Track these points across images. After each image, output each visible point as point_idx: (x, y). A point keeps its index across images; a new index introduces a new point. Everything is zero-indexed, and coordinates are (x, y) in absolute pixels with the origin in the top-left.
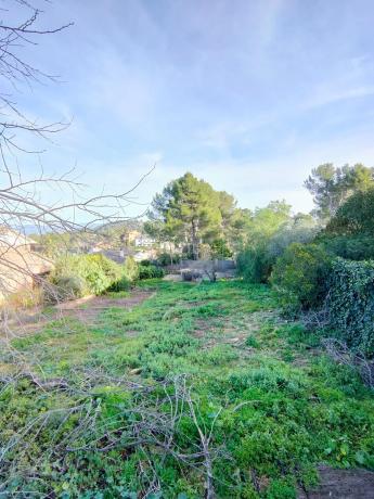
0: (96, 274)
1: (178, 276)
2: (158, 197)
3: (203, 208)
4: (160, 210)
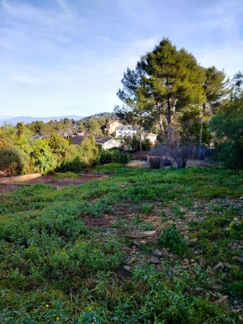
0: (42, 151)
1: (143, 162)
2: (129, 73)
3: (181, 84)
4: (131, 88)
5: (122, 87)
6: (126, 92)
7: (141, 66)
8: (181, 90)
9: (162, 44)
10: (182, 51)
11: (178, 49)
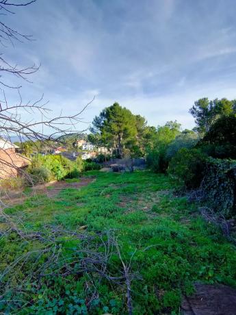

------------------------

Exercise — For this exercise, return the records above in full and exactly, omitting the images.

Result of the task —
Track these points across images. After each image, output each visible point as point_idx: (x, y). A point keeps its index across images; a new index introduces a new point. Everything is zero-indexed, and coordinates are (x, y) in absolute pixels with the origin in the top-left.
0: (96, 274)
1: (178, 276)
2: (158, 197)
3: (203, 208)
4: (160, 210)
0: (42, 151)
1: (143, 162)
2: (129, 73)
3: (181, 84)
4: (131, 88)
5: (122, 87)
6: (126, 92)
7: (141, 66)
8: (181, 90)
9: (162, 44)
10: (182, 51)
11: (178, 49)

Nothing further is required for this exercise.